◆ **READING PASSAGE**:

______________________________

EGU24-2866, updated on 08 Mar 2024
https://doi.org/10.5194/egusphere-egu24-2866
EGU General Assembly 2024
© Author(s) 2024. This work is distributed under
the Creative Commons Attribution 4.0 License.

Soil warming influences organic carbon composition at the microscale in Blodgett Forest

Mike Rowley1, Jasquelin Pena2,3, Matthew Marcus4, Rachel Porras2, Elaine Pegoraro2, Margaret Torn2,5, and Peter Nico2,5
Mike Rowley et al.
  • 1Department of Geography, University of Zürich, Switzerland (mike.rowley@geo.uzh.ch)
  • 2Earth and Environmental Sciences Area, Lawrence Berkeley National Laboratory, Berkeley, USA.
  • 33Civil and Environmental Engineering, University of California, Davis, USA
  • 4Advanced Light Source, Lawrence Berkeley National Laboratory, Berkeley, USA.
  • 5Department of Environmental Science, Policy, and Management, University of California, Berkeley, USA.

______________________________

◆ **PROVIDED DATA**:
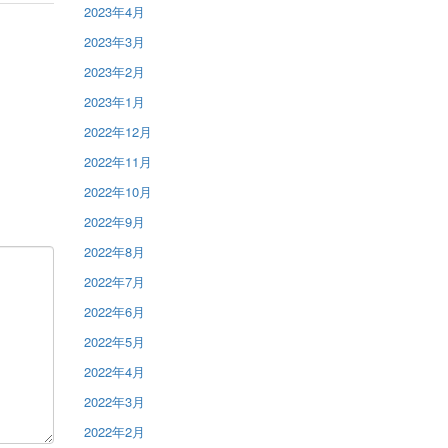
2023年4月
2023年3月
2023年2月
2023年1月
2022年12月
2022年11月
2022年10月
2022年9月
2022年8月
2022年7月
2022年6月
2022年5月
2022年4月
2022年3月
2022年2月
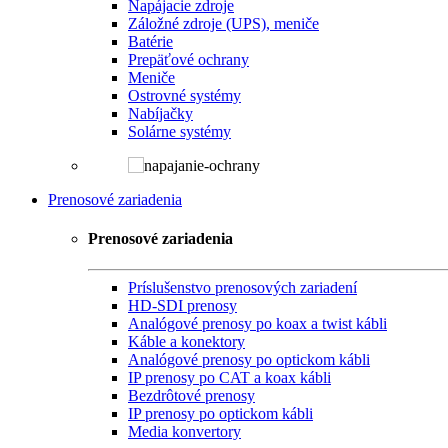
Napájacie zdroje
Záložné zdroje (UPS), meniče
Batérie
Prepäťové ochrany
Meniče
Ostrovné systémy
Nabíjačky
Solárne systémy
Prenosové zariadenia
Prenosové zariadenia
Príslušenstvo prenosových zariadení
HD-SDI prenosy
Analógové prenosy po koax a twist kábli
Káble a konektory
Analógové prenosy po optickom kábli
IP prenosy po CAT a koax kábli
Bezdrôtové prenosy
IP prenosy po optickom kábli
Media konvertory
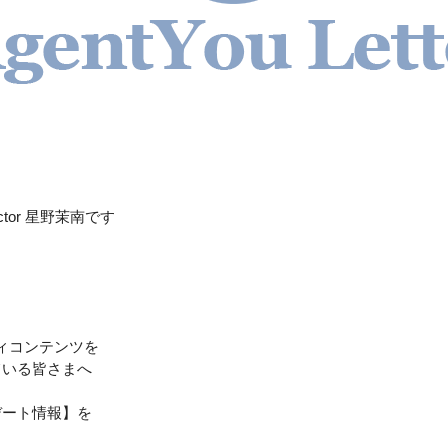
tructor 星野茉南です
タディコンテンツを
ている皆さまへ
デート情報】を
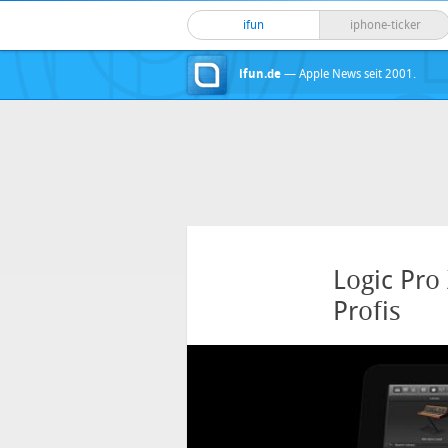
ifun
iphone-ticker
ifun.de
— Apple News seit 2001.
Logic Pro
Profis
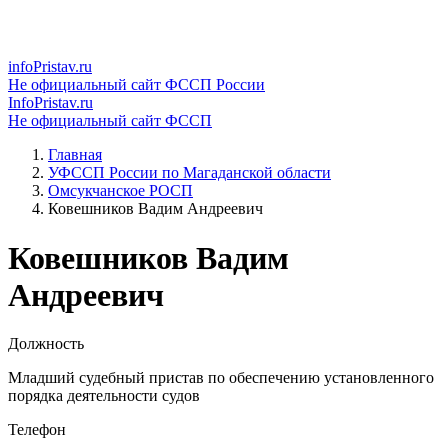
infoPristav.ru
Не официальный сайт ФССП России
InfoPristav.ru
Не официальный сайт ФССП
Главная
УФССП России по Магаданской области
Омсукчанское РОСП
Ковешников Вадим Андреевич
Ковешников Вадим
Андреевич
Должность
Младший судебный пристав по обеспечению установленного
порядка деятельности судов
Телефон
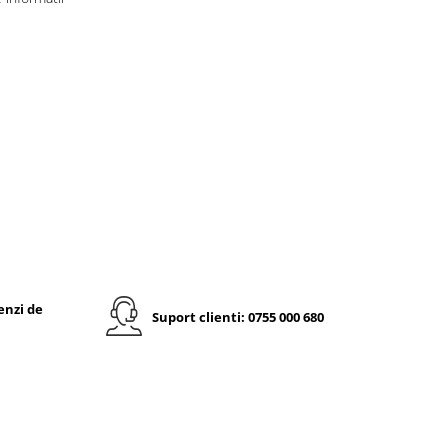
enzi de
Suport clienti: 0755 000 680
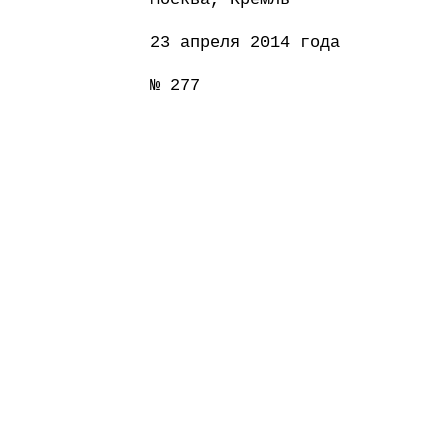
23 апреля 2014 года
№ 277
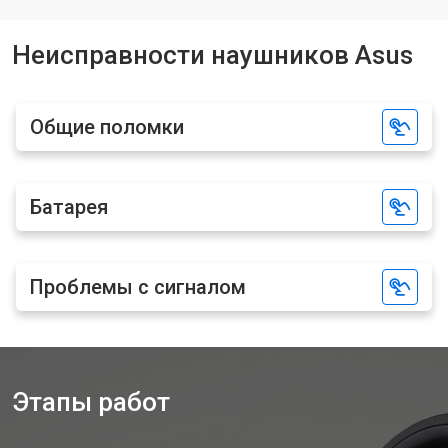
Неисправности наушников Asus
Общие поломки
Батарея
Проблемы с сигналом
Этапы работ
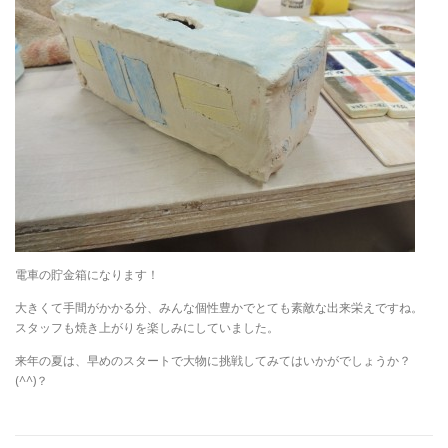
電車の貯金箱になります！
大きくて手間がかかる分、みんな個性豊かでとても素敵な出来栄えですね。
スタッフも焼き上がりを楽しみにしていました。
来年の夏は、早めのスタートで大物に挑戦してみてはいかがでしょうか？
(^^)？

______________________________

◆ **REQUIRED WORK**:
Answer these questions about the soil warming abstract, using only what it states:
(a) Which forest does the title name?
(b) What is the first affiliation listed, including department and university?
(c) Under which license is the work distributed?
The records were taken from a different source than the soil warming abstract.

◆ **ANSWER**:
(a) Blodgett Forest
(b) The Department of Geography, University of Zürich, Switzerland
(c) The Creative Commons Attribution 4.0 License